Französischen Forscher haben einen Durchbruch in der Fortpflanzungsmedizin vermeldet: Sie haben nach eigenen Angaben erstmals aus einfachen menschlichen Hautzellen funktionsfähige Spermien gezüchtet. Mit ihrer Methode wollen sie zeugungsunfähigen Männern ermöglichen, eigene Kinder zu zeugen. Ob dafür unbedingt männliche Hautzellen notwendig sind oder mit der neuen Methode auch aus weiblichen Hautzellen Spermien produziert werden können, ist unbekannt. Derzeit wird noch getestet, ob die Babys der Versuchstiere sich normal entwickeln und sich selbst fortpflanzen können.
Die Forscher haben nach eigenen Angaben eine geringe Anzahl künstlicher Spermien von Tieren und Menschen vorliegen. Der Autor der Studie ist Leiter des Biotechnologie-Startups Kallistem, das seit Jahren zu dem Thema forscht und bereits eine Art „künstliche Hoden“ aus Stammzellen produziert.
Wie Euronews berichtet, wurden die Spermien jedoch nicht etwa aus Stammzellen, sondern aus ganz normalen Hautzellen gewonnen. Konkret soll dies in einer Art Bioreaktor passieren, der mit Hilfsstrukturen aus Chitosan die Spermien beim Reifungsprozess unterstützt. Dieser äußerst komplexe und langwierige Prozess war bei bisherigen Zuchtversuchen immer in der letzten Phase gescheitert. Erst das Biopolymer Chitosan macht es nun möglich, eine Art Gerüst zu bilden, dank dem das Spermium die 72-Tage der Reifung überstehen kann.
Das Biopolymer Chitosan, das auf dem Material Chitin basiert, das der Panzer von Krustentieren enthält, ist jüngst wegen seiner erstaunlichen Wundheilkräfte bekannt geworden: So ist Chitosan der Hauptbestandteil eines neuen Wundheilungsgels, das selbst starke Blutungen innerhalb von Sekunden stillt.
Die nun von den Forschern in Lyon veröffentlichten Ergebnisse müssen noch von der wissenschaftlichen Gemeinde geprüft werden. Diese sind bisher äußerst skeptisch, so ein Bericht der französischen Zeitung Le Monde. Noch gebe es keine Belege dafür, dass die gezüchteten Zellen, die wie Spermien aussehen, auch als solche funktionieren. Auch die Bekanntmachung des Durchbruchs vor einer Veröffentlichung in der Fachpresse löste Misstrauen bei den Forscherkollegen aus.

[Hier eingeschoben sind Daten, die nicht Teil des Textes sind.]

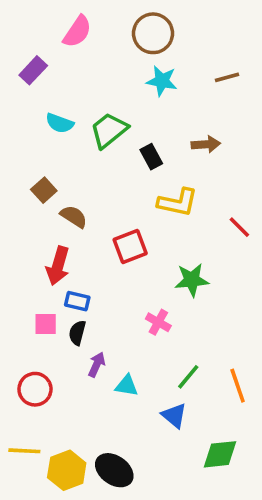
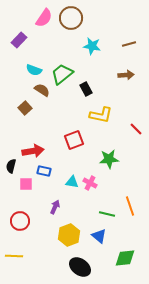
brown circle: (153, 33) -> (71, 18), moved
brown arrow: (206, 144) -> (126, 75), moved
brown semicircle: (74, 217) -> (42, 90), moved
red arrow: (58, 266) -> (33, 151), turned -115
black semicircle: (77, 333) -> (11, 166), moved
green line: (188, 377) -> (107, 214), turned 63
cyan triangle: (127, 386) -> (72, 182), moved
orange line: (238, 386) -> (130, 206), moved
yellow hexagon: (67, 470) -> (69, 235), moved
black ellipse: (114, 470) -> (80, 267), moved

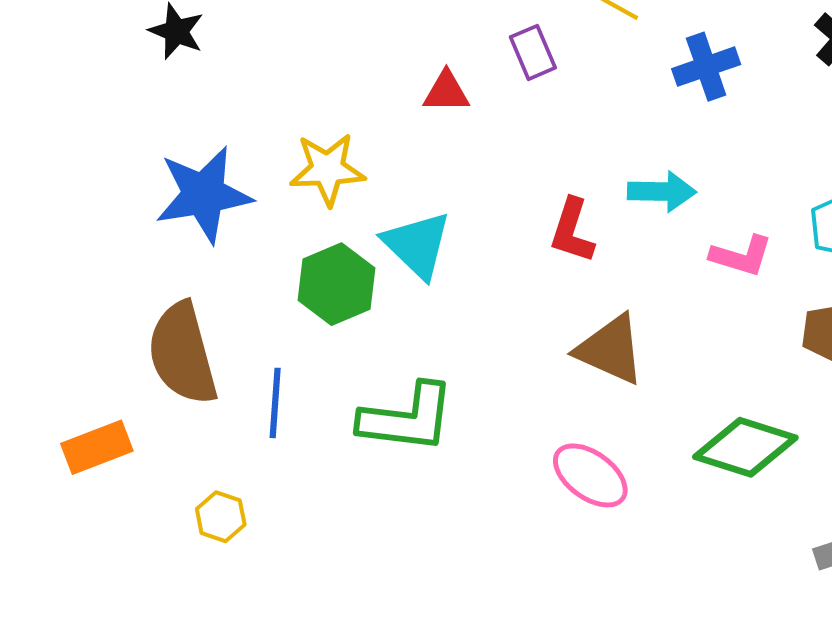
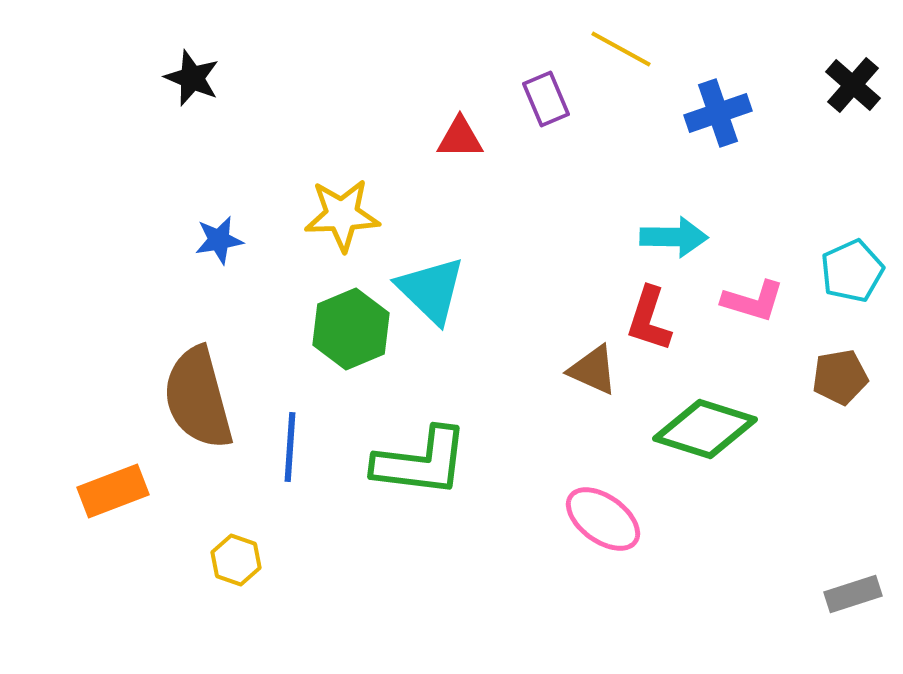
blue star: (204, 194) -> (219, 240), size x0.5
red L-shape: (572, 231) -> (649, 319), moved
brown triangle: (610, 350) -> (593, 370), moved, size x0.7
green diamond: (745, 447) -> (705, 429), moved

Das Team arbeitet jedoch mit der staatlichen Forschungseinrichtung CNRS zusammen, die einen ausführlichen Bericht über die Ergebnisse veröffentlichte, Details des Verfahrens wurden zudem durch einen Patentantrag bekannt. Die Wissenschaftler halten eine Marktreife in drei Jahren für realistisch und haben nach eigenen Angaben zwanzig Jahre für die Entwicklung gebraucht.
Auch stellen sich bereits einige Kritiker ethische Fragen zu der neuen Methode: So ist bisher nicht klar, ob für das neue Verfahren unbedingt männliche Hautzellen notwendig sind, oder ob sich mit der Methode auch aus weiblichen Hautzellen Spermien produzieren lassen. In diesem Fall wäre eine Fortpflanzung etwa von zwei Frauen künftig auch ganz ohne männliches Zutun möglich.